***** Source document

In February 2024, the FDA granted accelerated approval to the tumor-derived autologous T-cell immunotherapy lifileucel (Amtagvi) for the treatment of patients with unresectable or metastatic melanoma who previously received a PD-1 antibody, and if BRAF V600 positive, a BRAF inhibitor with or without a MEK inhibitor.2 The regulatory decision marked the first FDA approval of a cellular therapy for the treatment of patients with a solid tumor.5

The approval was supported by data from the phase 2 C-144-01 trial (NCT02360579) which demonstrated that the objective response rate (ORR) was 31.5% (95% CI, 21.1%-43.4%) among patients who received the agent within the recommended dosing range of 7.5 × 109 to 72 × 109 viable T cells.2 The median duration of response (DOR) was not reached (NR; 95% CI, 4.1 months to NR).

In August 2024, the FDA granted accelerated approval to afamitresgene autoleucel (afami-cel; Tecelra) for the treatment of adult patients with melanoma-associated antigen A4 (MAGE-A4)–positive unresectable or metastatic synovial sarcoma who have received prior chemotherapy.3 The indication also required patients to have HLA-A*02:01P, -A*02:02P, -A*02:03P, or -A*02:06P–positive disease.

The regulatory decision was informed by data from cohort 1 of the phase 2 SPEARHEAD-1 trial (NCT04044768). Data from SPEARHEAD-1 demonstrated that patients who received a single dose of afami-cel (n = 44) achieved an ORR by RECIST 1.1 criteria of 43.2% (95% CI, 28.4%-59.0%). The median DOR and median time to response were 6 months (95% CI, 4.6-NR) and 4.9 weeks (95% CI, 4.4-8), respectively. The percentages of patients who achieved a response lasting at least 6 and 12 months were 45.6% and 39.0%, respectively.

In May 2024, the FDA approved tarlatamab-dlle (Imdelltra) for the treatment of patients with extensive-stage small cell lung cancer (SCLC) who experienced disease progression on or after platinum-based chemotherapy.4 Tarlatamab is a DLL3-targeted BiTE.

Findings from the phase 2 DeLLphi-301 (NCT05060016), which supported the approval, showed that patients who received tarlatamab (n = 99) achieved an ORR per RECIST 1.1 criteria of 40% (95% CI, 31%-51%) and a median DOR of 9.7 months (range, 2.7-20.7+). Patients with platinum-resistant SCLC (n = 27) achieved an ORR of 52% (95% CI, 32%-71%) and those with platinum-sensitive disease (n = 42) experienced an ORR of 31% (95% CI, 18%-47%).

**********
***** Records supplied

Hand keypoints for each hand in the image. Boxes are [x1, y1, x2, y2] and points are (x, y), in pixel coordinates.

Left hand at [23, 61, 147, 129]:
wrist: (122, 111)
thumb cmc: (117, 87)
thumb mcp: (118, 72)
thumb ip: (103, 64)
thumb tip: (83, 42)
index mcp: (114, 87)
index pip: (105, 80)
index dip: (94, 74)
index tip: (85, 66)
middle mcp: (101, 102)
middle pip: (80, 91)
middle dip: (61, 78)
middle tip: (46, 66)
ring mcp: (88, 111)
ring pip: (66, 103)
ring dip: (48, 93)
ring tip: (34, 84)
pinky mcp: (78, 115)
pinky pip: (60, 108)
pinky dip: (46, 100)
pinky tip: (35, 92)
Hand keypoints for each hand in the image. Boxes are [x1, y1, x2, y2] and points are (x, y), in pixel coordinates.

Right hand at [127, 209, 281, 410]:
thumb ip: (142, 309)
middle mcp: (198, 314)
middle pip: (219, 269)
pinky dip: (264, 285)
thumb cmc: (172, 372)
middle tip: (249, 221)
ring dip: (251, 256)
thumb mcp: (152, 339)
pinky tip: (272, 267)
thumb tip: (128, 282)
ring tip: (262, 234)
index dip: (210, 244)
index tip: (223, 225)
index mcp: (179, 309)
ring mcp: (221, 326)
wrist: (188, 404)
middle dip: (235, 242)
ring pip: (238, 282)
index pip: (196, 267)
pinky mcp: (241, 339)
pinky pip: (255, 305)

**********

* _Exercise instructions_:
Continue the passage on 2024 FDA cancer immunotherapy approvals from where it stops.

* _Your response_:
“2024 was a landmark year for cellular therapy in solid tumors,” Betof Warner, said. “We went from everything being experimental to having FDA-approved agents. That was a huge step forward for those patients, but it’s [also] a landmark moment for the field [which] showed that this promise that we’ve seen in hematologic malignancies can come to solid tumors as well.”

Additional Agents Advancing Through the Development Pipeline in Solid Tumors

Building upon the established efficacy in hematologic malignancies and recent approvals in solid tumors, investigators are now working to develop more cellular therapies for the treatment of patients with solid malignancies.“There is a lot of work being done in patients with solid tumors. [Although most of] the development is preliminary, with more information, in the near future we will see an expansion of CAR T-cell therapies into solid tumors,” Anna Sureda, MD, PhD, head of the Clinical Hematology Department of Institut Català d’Oncologia – Hospitalet, Barcelona in Spain, noted in an interview with OncLive.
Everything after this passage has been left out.